Perché non dobbiamo alimentare la pesante narrazione di sofferenza della disabilità, attraverso un linguaggio corretto
È dagli anni ‘70 che il «modello sociale» dei disability studies ci dice una cosa sacrosanta: la disabilità non esiste. Esistono, semmai, dei contesti sociali, culturali e fisici sfavorevoli, nei quali le persone possono diventare disabili se non si trovano nelle condizioni di poter fare quel che fanno gli altri, o per mancanza di strumenti e servizi utili o perché incontrano ostacoli e barriere (non solo architettoniche) sul loro percorso di vita.
Per questo Amadeus ha ragione quando sostiene che la disabilità non dipende esclusivamente dalle Istituzioni e dalla politica, ma che è una responsabilità collettiva: spolverato il classico filo di retorica ipocrita, perché sappiamo bene che l’automobile su un marciapiede o sul parcheggio giallo riservato alle persone con disabilità, almeno una volta nella vita, probabilmente ce l’ha lasciata chiunque, Ama compreso, magari con la classica scusa del «sono solo cinque minuti», ribadire un concetto così importante durante una manifestazione estremamente seguita da un pubblico generalista, non può fare che bene.
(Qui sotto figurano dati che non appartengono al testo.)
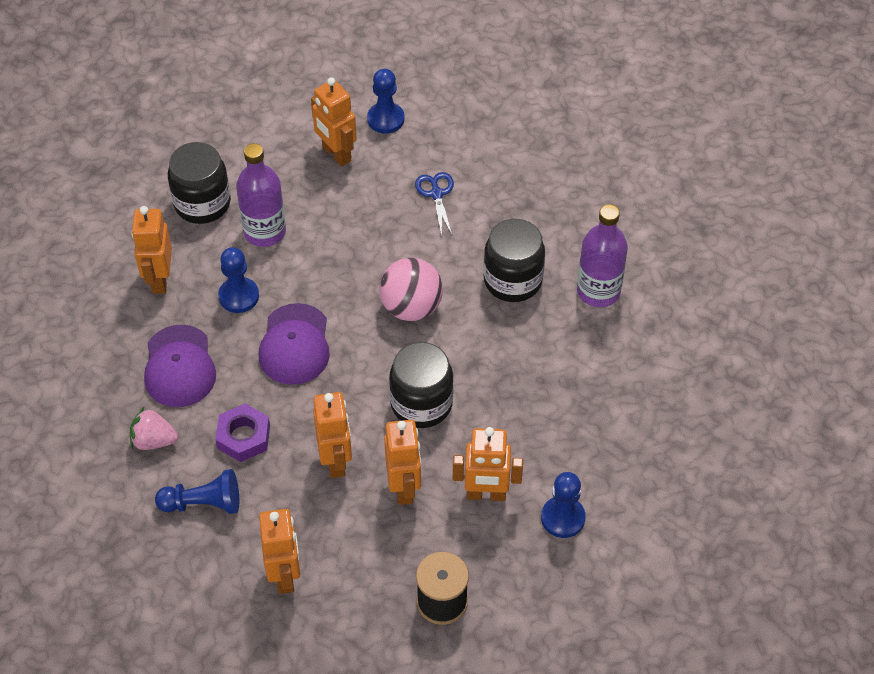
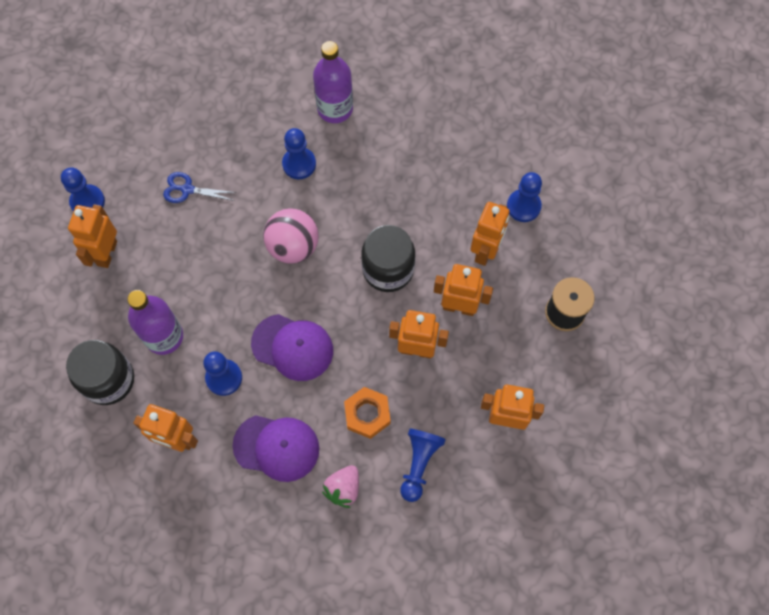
camera: 70 degrees left, 15 degrees up
(243, 437) = (367, 414): purple nut -> orange nut
(336, 154) = (106, 253): orange robot -> orange robot turned 120 degrees clockwise
(513, 280) = (299, 164): black jar -> blue pawn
E di questo siamo tutti contenti. Peccato però che la buona intenzione sia resa vana, ancora una volta, da un uso scorretto del linguaggio.
«Chi soffre di disabilità…», pronunciato sul palco dell’Ariston con tale leggerezza durante la presentazione di un giocatore della nazionale di powerchair football, sport in carrozzina, alimenta ancora una volta quella narrazione medicalizzante di pesantezza, dolore e tristezza che da anni si cerca di combattere in nome di una normalizzazione necessaria. Perché malattia e disabilità sono due questioni ben diverse, e imparare a distinguere i due piani è il primo passo per portare a una piena inclusione. Un genitore con un passeggino, ad esempio, affronta una propria disabilità nel momento in cui deve salire al secondo piano di un edificio in mancanza di un ascensore: e questo prescinde dal suo stato di salute!
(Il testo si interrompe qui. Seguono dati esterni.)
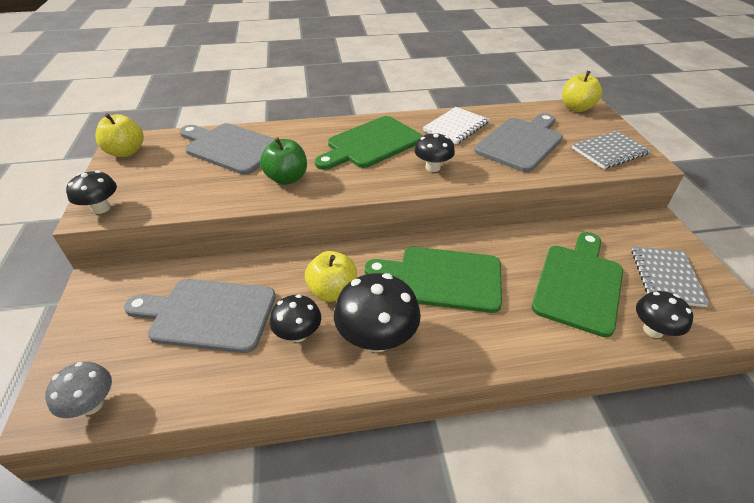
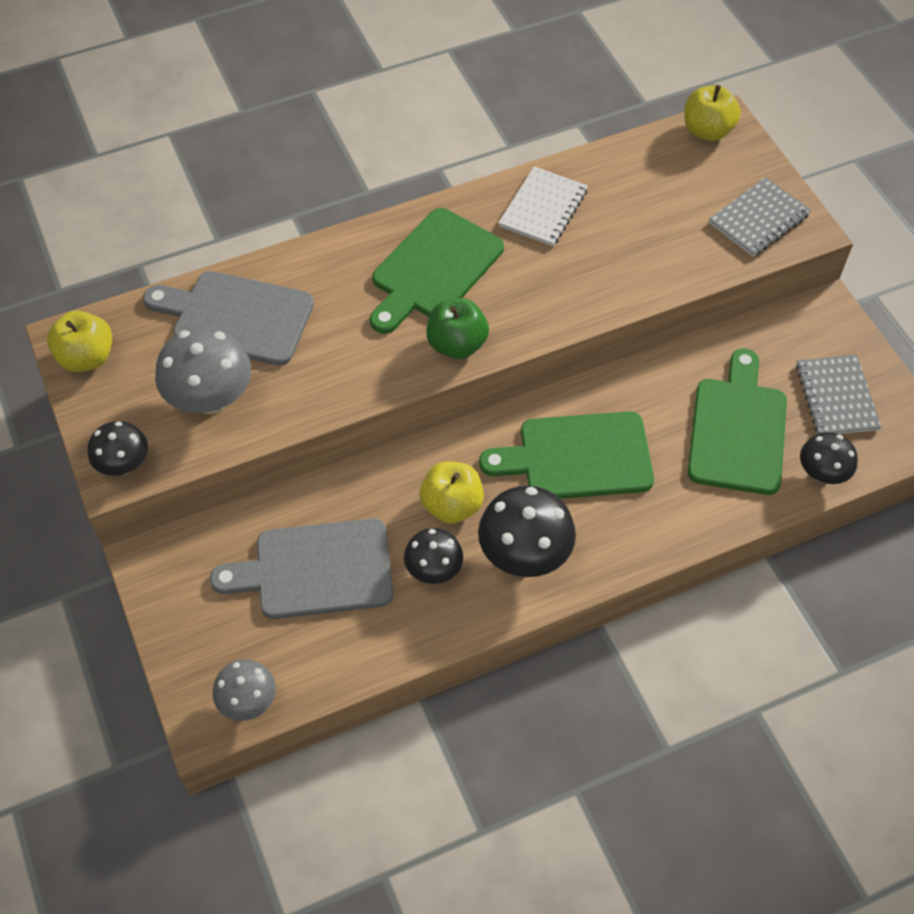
camera: 15 degrees left, 15 degrees up
(185, 184) = (210, 399): none -> grey mushroom
(287, 178) = (344, 360): green apple -> green apple (457, 344)
(432, 167) = (532, 299): black mushroom -> none
(521, 142) = (640, 224): grey cutting board -> none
Ecco perché sono bandite tutte quelle espressioni come «portatore di handicap» (io non «porto» la mia disabilità, come fosse un peso gravoso sulle spalle che mi schiaccia di per sé), «affetto da…» (anche qui, sviscerare cartelle cliniche non serve a niente se non ad alimentare del voyeurismo morboso), oppure «costretto in carrozzina». Quest’ultimo punto cade poi a fagiolo, essendo appena trascorso l’International Wheelchair Day, il primo Marzo, ovvero la giornata dedicata alla celebrazione dell’impatto positivo che proprio le carrozzine hanno sulla vita delle persone disabili: uno strumento di libertà, altro che catene costrittive!
Esattamente come vale per un paio di scarpe rispetto a una persona cosiddetta normodotata, una sedia a rotelle o una protesi agli arti è qualcosa che mette in movimento e fa sentire vivi, non una gabbia da nascondere e per la quale vergognarsi. Anzi, la tecnologia da questo punto di vista ha fatto passi da gigante negli ultimi tempi, costruendone sempre di più all’avanguardia, ultraleggere, moderne e fighe, talvolta ideandole in combinazione con i mondi del design e della moda, rendendole ausili belli da vedere e comodi da indossare.
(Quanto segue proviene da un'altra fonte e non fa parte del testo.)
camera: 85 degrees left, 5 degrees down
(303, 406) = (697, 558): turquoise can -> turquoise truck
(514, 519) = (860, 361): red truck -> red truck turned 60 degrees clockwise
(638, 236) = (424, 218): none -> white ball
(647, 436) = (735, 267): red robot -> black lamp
Insomma, con la nostra disabilità e sulle nostre carrozzine passiamo gran parte della giornata e della la vita. È per questo che dobbiamo, semmai, celebrarle e ringraziarle, mettendo in circolo una visione positiva e propositiva di ciò che possiamo fare grazie a questi strumenti, evidenziando le abilità anziché i limiti di ognuno. Nessuna sofferenza, nessuna costrizione, nessun dolore da compatire o morali da dispensare. Lasciamo stare le malattie e concentriamoci sulle persone per ciò che sono e hanno da dare, coi loro pregi e difetti, con le loro uniche caratteristiche, come faremmo con chiunque. Senza distinzioni.